Exercise directions = Copy out all of the items below, replacing "bbox" with "bounding box" everywhere it occurs. Leave everything else unchanged.

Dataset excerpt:

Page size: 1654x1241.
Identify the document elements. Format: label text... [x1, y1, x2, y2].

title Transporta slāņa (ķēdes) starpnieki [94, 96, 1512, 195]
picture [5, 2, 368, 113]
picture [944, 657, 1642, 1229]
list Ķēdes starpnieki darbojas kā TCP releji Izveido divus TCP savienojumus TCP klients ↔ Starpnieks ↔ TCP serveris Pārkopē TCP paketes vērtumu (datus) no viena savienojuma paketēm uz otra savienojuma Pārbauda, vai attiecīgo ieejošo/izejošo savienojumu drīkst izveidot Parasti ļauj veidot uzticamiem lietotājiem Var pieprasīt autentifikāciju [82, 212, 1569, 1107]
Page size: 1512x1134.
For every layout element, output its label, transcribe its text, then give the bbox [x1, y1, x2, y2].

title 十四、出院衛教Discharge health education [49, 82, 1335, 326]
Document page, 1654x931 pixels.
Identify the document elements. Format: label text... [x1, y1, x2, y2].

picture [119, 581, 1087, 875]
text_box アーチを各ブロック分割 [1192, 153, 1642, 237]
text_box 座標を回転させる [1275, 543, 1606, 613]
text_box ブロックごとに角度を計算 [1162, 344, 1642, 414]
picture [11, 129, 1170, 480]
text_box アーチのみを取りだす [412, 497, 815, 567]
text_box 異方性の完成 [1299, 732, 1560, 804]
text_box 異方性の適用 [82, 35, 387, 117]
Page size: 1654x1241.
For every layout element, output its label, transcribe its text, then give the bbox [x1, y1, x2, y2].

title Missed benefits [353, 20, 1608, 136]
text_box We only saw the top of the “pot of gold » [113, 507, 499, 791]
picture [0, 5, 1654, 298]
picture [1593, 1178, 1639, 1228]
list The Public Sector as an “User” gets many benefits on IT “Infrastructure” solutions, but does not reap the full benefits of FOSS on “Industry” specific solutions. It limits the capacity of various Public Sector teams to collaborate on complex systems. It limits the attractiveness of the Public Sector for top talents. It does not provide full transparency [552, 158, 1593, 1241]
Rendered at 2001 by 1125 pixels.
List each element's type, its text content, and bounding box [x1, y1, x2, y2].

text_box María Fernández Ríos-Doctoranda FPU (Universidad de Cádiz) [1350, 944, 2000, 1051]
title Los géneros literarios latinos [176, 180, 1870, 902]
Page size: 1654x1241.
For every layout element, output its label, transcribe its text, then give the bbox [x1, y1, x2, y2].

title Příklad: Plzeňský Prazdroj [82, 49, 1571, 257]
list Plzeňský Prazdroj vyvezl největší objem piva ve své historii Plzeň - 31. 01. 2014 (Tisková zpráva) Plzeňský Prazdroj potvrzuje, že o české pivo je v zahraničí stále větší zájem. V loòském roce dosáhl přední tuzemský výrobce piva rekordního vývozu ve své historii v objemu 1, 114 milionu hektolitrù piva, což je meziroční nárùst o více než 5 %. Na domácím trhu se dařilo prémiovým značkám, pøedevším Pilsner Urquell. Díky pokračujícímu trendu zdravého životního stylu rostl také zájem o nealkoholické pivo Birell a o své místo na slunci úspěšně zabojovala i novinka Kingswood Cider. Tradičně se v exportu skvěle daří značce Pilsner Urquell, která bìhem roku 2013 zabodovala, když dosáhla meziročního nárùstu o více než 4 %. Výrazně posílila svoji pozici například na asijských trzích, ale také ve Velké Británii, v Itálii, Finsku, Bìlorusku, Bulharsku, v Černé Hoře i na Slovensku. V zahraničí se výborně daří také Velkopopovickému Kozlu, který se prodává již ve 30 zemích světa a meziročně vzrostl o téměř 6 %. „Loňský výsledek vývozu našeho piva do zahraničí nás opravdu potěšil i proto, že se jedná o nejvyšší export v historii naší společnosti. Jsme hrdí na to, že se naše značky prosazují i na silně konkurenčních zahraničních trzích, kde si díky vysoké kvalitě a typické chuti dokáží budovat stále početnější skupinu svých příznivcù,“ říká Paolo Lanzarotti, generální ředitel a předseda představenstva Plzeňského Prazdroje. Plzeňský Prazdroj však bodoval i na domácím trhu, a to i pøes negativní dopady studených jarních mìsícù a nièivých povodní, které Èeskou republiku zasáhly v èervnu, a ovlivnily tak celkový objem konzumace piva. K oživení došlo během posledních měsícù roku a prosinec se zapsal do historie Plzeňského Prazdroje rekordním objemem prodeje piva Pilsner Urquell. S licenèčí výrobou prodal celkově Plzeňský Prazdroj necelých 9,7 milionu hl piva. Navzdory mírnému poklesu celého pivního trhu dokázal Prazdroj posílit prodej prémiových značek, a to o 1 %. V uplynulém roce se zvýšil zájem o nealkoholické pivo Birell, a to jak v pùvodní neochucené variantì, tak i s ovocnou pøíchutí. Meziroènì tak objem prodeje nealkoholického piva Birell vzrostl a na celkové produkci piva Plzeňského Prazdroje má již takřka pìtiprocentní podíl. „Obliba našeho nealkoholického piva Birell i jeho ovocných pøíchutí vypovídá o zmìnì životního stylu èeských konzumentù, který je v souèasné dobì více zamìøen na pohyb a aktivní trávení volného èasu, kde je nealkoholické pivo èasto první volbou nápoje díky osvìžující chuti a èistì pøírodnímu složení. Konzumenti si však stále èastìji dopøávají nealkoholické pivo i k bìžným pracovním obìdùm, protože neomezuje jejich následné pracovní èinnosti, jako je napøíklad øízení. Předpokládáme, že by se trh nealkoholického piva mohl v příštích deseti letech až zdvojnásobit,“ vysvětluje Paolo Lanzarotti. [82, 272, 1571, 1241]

The result =
Page size: 1654x1241.
Identify the document elements. Format: label text... [x1, y1, x2, y2].

title Transporta slāņa (ķēdes) starpnieki [94, 96, 1512, 195]
picture [5, 2, 368, 113]
picture [944, 657, 1642, 1229]
list Ķēdes starpnieki darbojas kā TCP releji Izveido divus TCP savienojumus TCP klients ↔ Starpnieks ↔ TCP serveris Pārkopē TCP paketes vērtumu (datus) no viena savienojuma paketēm uz otra savienojuma Pārbauda, vai attiecīgo ieejošo/izejošo savienojumu drīkst izveidot Parasti ļauj veidot uzticamiem lietotājiem Var pieprasīt autentifikāciju [82, 212, 1569, 1107]
Page size: 1512x1134.
For every layout element, output its label, transcribe its text, then give the bounding box [x1, y1, x2, y2].

title 十四、出院衛教Discharge health education [49, 82, 1335, 326]
Document page, 1654x931 pixels.
Identify the document elements. Format: label text... [x1, y1, x2, y2].

picture [119, 581, 1087, 875]
text_box アーチを各ブロック分割 [1192, 153, 1642, 237]
text_box 座標を回転させる [1275, 543, 1606, 613]
text_box ブロックごとに角度を計算 [1162, 344, 1642, 414]
picture [11, 129, 1170, 480]
text_box アーチのみを取りだす [412, 497, 815, 567]
text_box 異方性の完成 [1299, 732, 1560, 804]
text_box 異方性の適用 [82, 35, 387, 117]
Page size: 1654x1241.
For every layout element, output its label, transcribe its text, then give the bounding box [x1, y1, x2, y2].

title Missed benefits [353, 20, 1608, 136]
text_box We only saw the top of the “pot of gold » [113, 507, 499, 791]
picture [0, 5, 1654, 298]
picture [1593, 1178, 1639, 1228]
list The Public Sector as an “User” gets many benefits on IT “Infrastructure” solutions, but does not reap the full benefits of FOSS on “Industry” specific solutions. It limits the capacity of various Public Sector teams to collaborate on complex systems. It limits the attractiveness of the Public Sector for top talents. It does not provide full transparency [552, 158, 1593, 1241]
Rendered at 2001 by 1125 pixels.
List each element's type, its text content, and bounding box [x1, y1, x2, y2].

text_box María Fernández Ríos-Doctoranda FPU (Universidad de Cádiz) [1350, 944, 2000, 1051]
title Los géneros literarios latinos [176, 180, 1870, 902]
Page size: 1654x1241.
For every layout element, output its label, transcribe its text, then give the bounding box [x1, y1, x2, y2].

title Příklad: Plzeňský Prazdroj [82, 49, 1571, 257]
list Plzeňský Prazdroj vyvezl největší objem piva ve své historii Plzeň - 31. 01. 2014 (Tisková zpráva) Plzeňský Prazdroj potvrzuje, že o české pivo je v zahraničí stále větší zájem. V loòském roce dosáhl přední tuzemský výrobce piva rekordního vývozu ve své historii v objemu 1, 114 milionu hektolitrù piva, což je meziroční nárùst o více než 5 %. Na domácím trhu se dařilo prémiovým značkám, pøedevším Pilsner Urquell. Díky pokračujícímu trendu zdravého životního stylu rostl také zájem o nealkoholické pivo Birell a o své místo na slunci úspěšně zabojovala i novinka Kingswood Cider. Tradičně se v exportu skvěle daří značce Pilsner Urquell, která bìhem roku 2013 zabodovala, když dosáhla meziročního nárùstu o více než 4 %. Výrazně posílila svoji pozici například na asijských trzích, ale také ve Velké Británii, v Itálii, Finsku, Bìlorusku, Bulharsku, v Černé Hoře i na Slovensku. V zahraničí se výborně daří také Velkopopovickému Kozlu, který se prodává již ve 30 zemích světa a meziročně vzrostl o téměř 6 %. „Loňský výsledek vývozu našeho piva do zahraničí nás opravdu potěšil i proto, že se jedná o nejvyšší export v historii naší společnosti. Jsme hrdí na to, že se naše značky prosazují i na silně konkurenčních zahraničních trzích, kde si díky vysoké kvalitě a typické chuti dokáží budovat stále početnější skupinu svých příznivcù,“ říká Paolo Lanzarotti, generální ředitel a předseda představenstva Plzeňského Prazdroje. Plzeňský Prazdroj však bodoval i na domácím trhu, a to i pøes negativní dopady studených jarních mìsícù a nièivých povodní, které Èeskou republiku zasáhly v èervnu, a ovlivnily tak celkový objem konzumace piva. K oživení došlo během posledních měsícù roku a prosinec se zapsal do historie Plzeňského Prazdroje rekordním objemem prodeje piva Pilsner Urquell. S licenèčí výrobou prodal celkově Plzeňský Prazdroj necelých 9,7 milionu hl piva. Navzdory mírnému poklesu celého pivního trhu dokázal Prazdroj posílit prodej prémiových značek, a to o 1 %. V uplynulém roce se zvýšil zájem o nealkoholické pivo Birell, a to jak v pùvodní neochucené variantì, tak i s ovocnou pøíchutí. Meziroènì tak objem prodeje nealkoholického piva Birell vzrostl a na celkové produkci piva Plzeňského Prazdroje má již takřka pìtiprocentní podíl. „Obliba našeho nealkoholického piva Birell i jeho ovocných pøíchutí vypovídá o zmìnì životního stylu èeských konzumentù, který je v souèasné dobì více zamìøen na pohyb a aktivní trávení volného èasu, kde je nealkoholické pivo èasto první volbou nápoje díky osvìžující chuti a èistì pøírodnímu složení. Konzumenti si však stále èastìji dopøávají nealkoholické pivo i k bìžným pracovním obìdùm, protože neomezuje jejich následné pracovní èinnosti, jako je napøíklad øízení. Předpokládáme, že by se trh nealkoholického piva mohl v příštích deseti letech až zdvojnásobit,“ vysvětluje Paolo Lanzarotti. [82, 272, 1571, 1241]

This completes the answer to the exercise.